▶ [Exercise aim]:
Going from the line that contains "H. List risk" down to the last line in the listing below, reproduce every line exactly and include no others.

▶ [Source data]:
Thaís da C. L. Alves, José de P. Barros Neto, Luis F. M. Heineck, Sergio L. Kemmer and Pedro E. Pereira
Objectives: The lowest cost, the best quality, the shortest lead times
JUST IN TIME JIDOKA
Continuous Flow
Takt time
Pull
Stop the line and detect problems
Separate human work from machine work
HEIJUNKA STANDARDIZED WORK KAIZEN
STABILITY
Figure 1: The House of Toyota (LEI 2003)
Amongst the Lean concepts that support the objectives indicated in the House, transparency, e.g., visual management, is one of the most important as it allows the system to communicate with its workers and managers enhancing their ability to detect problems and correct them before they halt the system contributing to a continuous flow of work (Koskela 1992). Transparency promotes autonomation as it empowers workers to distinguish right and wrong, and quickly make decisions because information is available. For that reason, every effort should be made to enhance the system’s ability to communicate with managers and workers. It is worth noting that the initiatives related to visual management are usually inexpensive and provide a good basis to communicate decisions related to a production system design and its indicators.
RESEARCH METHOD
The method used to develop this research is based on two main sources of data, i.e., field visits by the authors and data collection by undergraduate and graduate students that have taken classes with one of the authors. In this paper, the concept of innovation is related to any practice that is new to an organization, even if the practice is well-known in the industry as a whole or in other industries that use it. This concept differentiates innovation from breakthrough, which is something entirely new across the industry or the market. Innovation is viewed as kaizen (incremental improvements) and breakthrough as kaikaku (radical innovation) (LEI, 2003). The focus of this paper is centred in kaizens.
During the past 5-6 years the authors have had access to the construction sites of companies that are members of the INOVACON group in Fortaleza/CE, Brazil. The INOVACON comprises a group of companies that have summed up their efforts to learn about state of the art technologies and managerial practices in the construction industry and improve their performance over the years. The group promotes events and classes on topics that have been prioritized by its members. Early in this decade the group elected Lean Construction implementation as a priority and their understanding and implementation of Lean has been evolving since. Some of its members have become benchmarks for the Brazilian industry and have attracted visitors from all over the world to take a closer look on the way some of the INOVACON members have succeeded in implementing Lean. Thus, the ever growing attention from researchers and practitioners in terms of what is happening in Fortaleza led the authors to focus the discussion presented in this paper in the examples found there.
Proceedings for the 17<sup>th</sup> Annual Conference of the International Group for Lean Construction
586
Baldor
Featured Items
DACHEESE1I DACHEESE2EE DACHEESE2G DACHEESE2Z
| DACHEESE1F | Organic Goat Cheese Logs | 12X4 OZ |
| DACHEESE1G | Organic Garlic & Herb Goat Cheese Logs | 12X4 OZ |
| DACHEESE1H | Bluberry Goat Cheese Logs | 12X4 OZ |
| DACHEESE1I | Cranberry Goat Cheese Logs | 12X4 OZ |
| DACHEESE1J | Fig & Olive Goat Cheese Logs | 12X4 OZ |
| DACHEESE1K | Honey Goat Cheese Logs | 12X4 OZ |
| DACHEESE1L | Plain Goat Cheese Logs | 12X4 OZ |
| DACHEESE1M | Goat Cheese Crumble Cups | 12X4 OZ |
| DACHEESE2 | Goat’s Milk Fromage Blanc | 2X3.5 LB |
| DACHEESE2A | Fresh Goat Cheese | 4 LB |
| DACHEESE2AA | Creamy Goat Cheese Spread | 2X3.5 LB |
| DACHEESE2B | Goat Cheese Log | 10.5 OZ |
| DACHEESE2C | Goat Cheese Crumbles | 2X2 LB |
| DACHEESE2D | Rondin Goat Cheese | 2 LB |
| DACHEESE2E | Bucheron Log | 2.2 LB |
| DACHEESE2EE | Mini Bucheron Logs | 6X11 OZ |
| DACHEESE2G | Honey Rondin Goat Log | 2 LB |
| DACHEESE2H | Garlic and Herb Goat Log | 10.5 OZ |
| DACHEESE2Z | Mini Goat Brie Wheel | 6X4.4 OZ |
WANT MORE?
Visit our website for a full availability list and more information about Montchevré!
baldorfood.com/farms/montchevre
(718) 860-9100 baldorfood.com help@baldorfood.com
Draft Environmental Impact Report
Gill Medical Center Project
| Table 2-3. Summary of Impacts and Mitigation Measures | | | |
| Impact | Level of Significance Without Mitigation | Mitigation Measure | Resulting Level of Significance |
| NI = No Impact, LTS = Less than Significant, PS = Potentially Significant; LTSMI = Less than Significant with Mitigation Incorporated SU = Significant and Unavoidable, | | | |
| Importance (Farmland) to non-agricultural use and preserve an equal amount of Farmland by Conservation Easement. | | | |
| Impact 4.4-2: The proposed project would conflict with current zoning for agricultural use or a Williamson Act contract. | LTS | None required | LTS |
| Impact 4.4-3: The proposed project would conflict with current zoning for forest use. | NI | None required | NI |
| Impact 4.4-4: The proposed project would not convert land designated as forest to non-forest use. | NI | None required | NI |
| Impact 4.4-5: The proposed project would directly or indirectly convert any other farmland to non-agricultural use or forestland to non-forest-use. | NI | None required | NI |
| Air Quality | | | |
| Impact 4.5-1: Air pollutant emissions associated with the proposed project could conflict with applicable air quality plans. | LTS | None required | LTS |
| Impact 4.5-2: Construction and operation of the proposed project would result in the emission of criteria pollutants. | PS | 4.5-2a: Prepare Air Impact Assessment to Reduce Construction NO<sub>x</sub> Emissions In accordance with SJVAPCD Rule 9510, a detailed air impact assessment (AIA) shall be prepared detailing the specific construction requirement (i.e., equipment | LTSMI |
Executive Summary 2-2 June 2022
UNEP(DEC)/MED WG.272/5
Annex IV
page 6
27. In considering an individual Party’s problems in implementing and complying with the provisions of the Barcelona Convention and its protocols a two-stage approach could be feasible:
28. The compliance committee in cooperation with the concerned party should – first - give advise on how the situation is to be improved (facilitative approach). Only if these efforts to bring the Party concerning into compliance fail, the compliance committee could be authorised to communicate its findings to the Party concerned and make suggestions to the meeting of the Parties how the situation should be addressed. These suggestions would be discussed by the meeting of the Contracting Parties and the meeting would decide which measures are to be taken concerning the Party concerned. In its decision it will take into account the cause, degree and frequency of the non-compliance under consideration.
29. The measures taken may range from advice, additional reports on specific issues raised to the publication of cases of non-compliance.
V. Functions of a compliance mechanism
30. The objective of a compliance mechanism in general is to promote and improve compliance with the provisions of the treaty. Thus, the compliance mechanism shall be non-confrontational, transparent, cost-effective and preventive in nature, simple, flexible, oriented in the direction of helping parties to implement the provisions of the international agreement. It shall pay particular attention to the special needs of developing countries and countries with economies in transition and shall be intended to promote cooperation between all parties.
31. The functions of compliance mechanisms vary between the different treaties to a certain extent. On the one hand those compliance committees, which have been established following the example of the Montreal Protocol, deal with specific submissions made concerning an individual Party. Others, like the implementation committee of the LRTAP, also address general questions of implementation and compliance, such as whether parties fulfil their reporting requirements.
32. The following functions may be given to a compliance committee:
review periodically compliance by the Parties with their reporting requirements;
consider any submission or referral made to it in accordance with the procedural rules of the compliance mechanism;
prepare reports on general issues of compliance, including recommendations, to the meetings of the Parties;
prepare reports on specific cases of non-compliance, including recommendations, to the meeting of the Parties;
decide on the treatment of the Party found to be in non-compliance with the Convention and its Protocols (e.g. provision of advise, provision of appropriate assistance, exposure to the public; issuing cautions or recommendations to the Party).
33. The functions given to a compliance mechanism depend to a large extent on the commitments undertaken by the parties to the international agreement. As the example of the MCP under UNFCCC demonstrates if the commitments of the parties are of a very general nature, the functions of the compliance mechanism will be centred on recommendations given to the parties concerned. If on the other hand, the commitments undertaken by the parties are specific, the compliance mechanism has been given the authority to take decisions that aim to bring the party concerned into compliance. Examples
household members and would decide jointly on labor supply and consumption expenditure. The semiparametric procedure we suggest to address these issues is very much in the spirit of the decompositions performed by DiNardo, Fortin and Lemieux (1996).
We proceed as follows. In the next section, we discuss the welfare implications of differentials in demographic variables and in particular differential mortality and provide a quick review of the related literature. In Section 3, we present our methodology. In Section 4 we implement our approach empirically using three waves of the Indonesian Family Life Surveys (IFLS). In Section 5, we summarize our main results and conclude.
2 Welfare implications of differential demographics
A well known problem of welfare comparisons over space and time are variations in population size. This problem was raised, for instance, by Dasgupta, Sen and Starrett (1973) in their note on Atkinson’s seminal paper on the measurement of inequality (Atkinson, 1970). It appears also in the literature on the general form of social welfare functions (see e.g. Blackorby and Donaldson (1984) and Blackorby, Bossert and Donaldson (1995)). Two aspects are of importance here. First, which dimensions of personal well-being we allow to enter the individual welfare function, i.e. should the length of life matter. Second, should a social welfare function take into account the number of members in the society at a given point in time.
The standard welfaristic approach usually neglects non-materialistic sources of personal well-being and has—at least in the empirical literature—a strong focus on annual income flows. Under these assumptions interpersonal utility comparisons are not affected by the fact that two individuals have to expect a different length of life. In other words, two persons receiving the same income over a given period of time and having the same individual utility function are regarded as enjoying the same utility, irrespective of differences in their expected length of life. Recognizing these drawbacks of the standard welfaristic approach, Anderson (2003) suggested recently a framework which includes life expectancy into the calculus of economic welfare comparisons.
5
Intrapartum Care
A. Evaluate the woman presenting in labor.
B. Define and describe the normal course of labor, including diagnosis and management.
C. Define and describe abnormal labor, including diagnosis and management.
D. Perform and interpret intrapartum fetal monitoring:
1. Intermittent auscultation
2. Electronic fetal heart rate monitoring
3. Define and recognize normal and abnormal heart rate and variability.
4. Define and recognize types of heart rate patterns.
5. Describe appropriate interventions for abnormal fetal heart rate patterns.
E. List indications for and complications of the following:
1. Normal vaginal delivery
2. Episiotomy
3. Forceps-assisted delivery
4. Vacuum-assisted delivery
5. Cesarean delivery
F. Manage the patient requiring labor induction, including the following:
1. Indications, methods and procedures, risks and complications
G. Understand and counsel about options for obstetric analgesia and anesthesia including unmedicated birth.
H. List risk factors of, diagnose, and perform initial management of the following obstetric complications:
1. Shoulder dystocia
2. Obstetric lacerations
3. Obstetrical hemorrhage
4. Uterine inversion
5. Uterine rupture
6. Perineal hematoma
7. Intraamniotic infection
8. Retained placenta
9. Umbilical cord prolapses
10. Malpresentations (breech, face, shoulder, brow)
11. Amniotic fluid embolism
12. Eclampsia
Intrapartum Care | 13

▶ [Written answer]:
H. List risk factors of, diagnose, and perform initial management of the following obstetric complications:
1. Shoulder dystocia
2. Obstetric lacerations
3. Obstetrical hemorrhage
4. Uterine inversion
5. Uterine rupture
6. Perineal hematoma
7. Intraamniotic infection
8. Retained placenta
9. Umbilical cord prolapses
10. Malpresentations (breech, face, shoulder, brow)
11. Amniotic fluid embolism
12. Eclampsia
Intrapartum Care | 13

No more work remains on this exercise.